* _SUPPLIED MATERIAL_
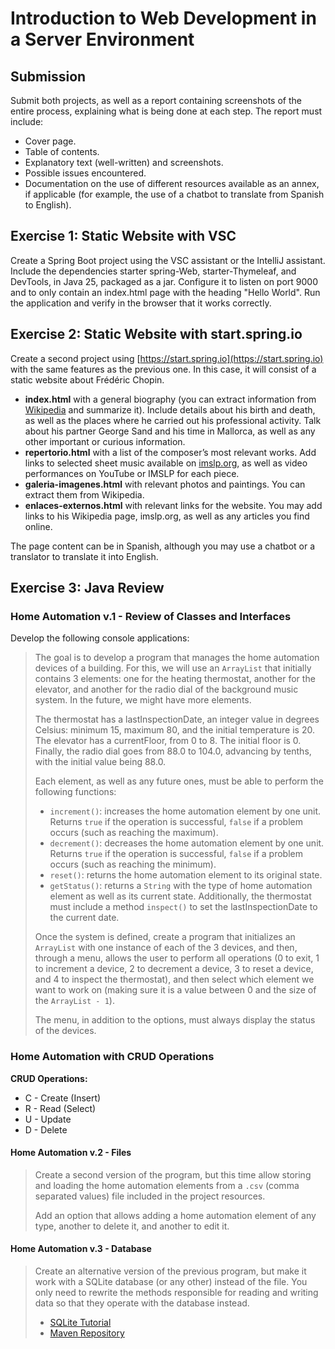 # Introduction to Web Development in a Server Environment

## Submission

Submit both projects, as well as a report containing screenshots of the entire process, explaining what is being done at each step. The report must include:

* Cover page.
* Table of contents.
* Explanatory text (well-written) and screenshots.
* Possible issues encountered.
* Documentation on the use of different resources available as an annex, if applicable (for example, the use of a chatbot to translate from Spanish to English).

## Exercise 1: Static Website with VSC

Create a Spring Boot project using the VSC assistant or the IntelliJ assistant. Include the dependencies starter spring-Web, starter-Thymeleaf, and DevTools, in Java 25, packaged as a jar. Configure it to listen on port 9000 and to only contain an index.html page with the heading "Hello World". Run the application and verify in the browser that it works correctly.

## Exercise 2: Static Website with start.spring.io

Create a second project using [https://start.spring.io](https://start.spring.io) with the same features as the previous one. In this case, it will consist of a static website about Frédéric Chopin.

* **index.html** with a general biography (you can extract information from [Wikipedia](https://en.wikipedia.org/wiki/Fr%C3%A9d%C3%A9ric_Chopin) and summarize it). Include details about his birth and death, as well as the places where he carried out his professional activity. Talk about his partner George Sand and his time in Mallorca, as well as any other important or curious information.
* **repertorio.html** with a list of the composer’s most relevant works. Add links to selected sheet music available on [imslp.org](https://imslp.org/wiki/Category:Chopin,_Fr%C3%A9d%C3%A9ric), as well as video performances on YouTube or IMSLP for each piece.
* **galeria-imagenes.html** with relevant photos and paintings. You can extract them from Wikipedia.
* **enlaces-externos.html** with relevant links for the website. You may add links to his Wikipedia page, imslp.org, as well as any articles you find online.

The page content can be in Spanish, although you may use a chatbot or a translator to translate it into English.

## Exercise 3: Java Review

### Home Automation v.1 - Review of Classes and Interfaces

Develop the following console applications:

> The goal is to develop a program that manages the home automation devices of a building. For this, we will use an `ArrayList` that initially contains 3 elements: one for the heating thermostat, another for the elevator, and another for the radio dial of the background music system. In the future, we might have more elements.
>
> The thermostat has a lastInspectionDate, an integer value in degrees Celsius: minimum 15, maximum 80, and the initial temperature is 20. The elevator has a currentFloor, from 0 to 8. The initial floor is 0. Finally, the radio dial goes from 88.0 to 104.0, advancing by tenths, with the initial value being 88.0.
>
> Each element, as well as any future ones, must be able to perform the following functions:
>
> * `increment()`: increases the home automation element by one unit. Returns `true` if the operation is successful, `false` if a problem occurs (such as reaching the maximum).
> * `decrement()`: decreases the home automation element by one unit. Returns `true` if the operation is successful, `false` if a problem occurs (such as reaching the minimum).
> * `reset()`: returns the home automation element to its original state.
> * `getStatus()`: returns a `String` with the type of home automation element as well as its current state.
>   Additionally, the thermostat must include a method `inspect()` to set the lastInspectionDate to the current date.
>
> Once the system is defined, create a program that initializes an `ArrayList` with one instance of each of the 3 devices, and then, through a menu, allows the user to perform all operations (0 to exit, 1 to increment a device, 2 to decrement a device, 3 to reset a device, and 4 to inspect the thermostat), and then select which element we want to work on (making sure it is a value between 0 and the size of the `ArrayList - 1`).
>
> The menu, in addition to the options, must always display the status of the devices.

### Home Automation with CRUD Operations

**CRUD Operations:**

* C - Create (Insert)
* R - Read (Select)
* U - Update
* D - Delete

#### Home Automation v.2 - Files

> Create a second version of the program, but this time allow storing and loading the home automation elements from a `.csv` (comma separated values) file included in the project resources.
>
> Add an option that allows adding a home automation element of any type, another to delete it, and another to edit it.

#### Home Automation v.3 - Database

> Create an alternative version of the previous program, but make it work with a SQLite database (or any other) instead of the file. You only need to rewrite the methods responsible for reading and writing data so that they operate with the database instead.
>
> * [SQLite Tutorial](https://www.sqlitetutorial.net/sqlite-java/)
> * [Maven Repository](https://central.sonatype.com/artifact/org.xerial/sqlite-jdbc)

* _ASSIGNMENT_
Nothing but the records above, exact and without pictures, should appear in the answer.

* _SOLUTION TO THE EXERCISE_
 # Introduction to Web Development in a Server Environment

## Submission

Submit both projects, as well as a report containing screenshots of the entire process, explaining what is being done at each step. The report must include:

* Cover page.
* Table of contents.
* Explanatory text (well-written) and screenshots.
* Possible issues encountered.
* Documentation on the use of different resources available as an annex, if applicable (for example, the use of a chatbot to translate from Spanish to English).

## Exercise 1: Static Website with VSC

Create a Spring Boot project using the VSC assistant or the IntelliJ assistant. Include the dependencies starter spring-Web, starter-Thymeleaf, and DevTools, in Java 25, packaged as a jar. Configure it to listen on port 9000 and to only contain an index.html page with the heading "Hello World". Run the application and verify in the browser that it works correctly.

## Exercise 2: Static Website with start.spring.io

Create a second project using [https://start.spring.io](https://start.spring.io) with the same features as the previous one. In this case, it will consist of a static website about Frédéric Chopin.

* **index.html** with a general biography (you can extract information from [Wikipedia](https://en.wikipedia.org/wiki/Fr%C3%A9d%C3%A9ric_Chopin) and summarize it). Include details about his birth and death, as well as the places where he carried out his professional activity. Talk about his partner George Sand and his time in Mallorca, as well as any other important or curious information.
* **repertorio.html** with a list of the composer’s most relevant works. Add links to selected sheet music available on [imslp.org](https://imslp.org/wiki/Category:Chopin,_Fr%C3%A9d%C3%A9ric), as well as video performances on YouTube or IMSLP for each piece.
* **galeria-imagenes.html** with relevant photos and paintings. You can extract them from Wikipedia.
* **enlaces-externos.html** with relevant links for the website. You may add links to his Wikipedia page, imslp.org, as well as any articles you find online.

The page content can be in Spanish, although you may use a chatbot or a translator to translate it into English.

## Exercise 3: Java Review

### Home Automation v.1 - Review of Classes and Interfaces

Develop the following console applications:

> The goal is to develop a program that manages the home automation devices of a building. For this, we will use an `ArrayList` that initially contains 3 elements: one for the heating thermostat, another for the elevator, and another for the radio dial of the background music system. In the future, we might have more elements.
>
> The thermostat has a lastInspectionDate, an integer value in degrees Celsius: minimum 15, maximum 80, and the initial temperature is 20. The elevator has a currentFloor, from 0 to 8. The initial floor is 0. Finally, the radio dial goes from 88.0 to 104.0, advancing by tenths, with the initial value being 88.0.
>
> Each element, as well as any future ones, must be able to perform the following functions:
>
> * `increment()`: increases the home automation element by one unit. Returns `true` if the operation is successful, `false` if a problem occurs (such as reaching the maximum).
> * `decrement()`: decreases the home automation element by one unit. Returns `true` if the operation is successful, `false` if a problem occurs (such as reaching the minimum).
> * `reset()`: returns the home automation element to its original state.
> * `getStatus()`: returns a `String` with the type of home automation element as well as its current state.
>   Additionally, the thermostat must include a method `inspect()` to set the lastInspectionDate to the current date.
>
> Once the system is defined, create a program that initializes an `ArrayList` with one instance of each of the 3 devices, and then, through a menu, allows the user to perform all operations (0 to exit, 1 to increment a device, 2 to decrement a device, 3 to reset a device, and 4 to inspect the thermostat), and then select which element we want to work on (making sure it is a value between 0 and the size of the `ArrayList - 1`).
>
> The menu, in addition to the options, must always display the status of the devices.

### Home Automation with CRUD Operations

**CRUD Operations:**

* C - Create (Insert)
* R - Read (Select)
* U - Update
* D - Delete

#### Home Automation v.2 - Files

> Create a second version of the program, but this time allow storing and loading the home automation elements from a `.csv` (comma separated values) file included in the project resources.
>
> Add an option that allows adding a home automation element of any type, another to delete it, and another to edit it.

#### Home Automation v.3 - Database

> Create an alternative version of the previous program, but make it work with a SQLite database (or any other) instead of the file. You only need to rewrite the methods responsible for reading and writing data so that they operate with the database instead.
>
> * [SQLite Tutorial](https://www.sqlitetutorial.net/sqlite-java/)
> * [Maven Repository](https://central.sonatype.com/artifact/org.xerial/sqlite-jdbc)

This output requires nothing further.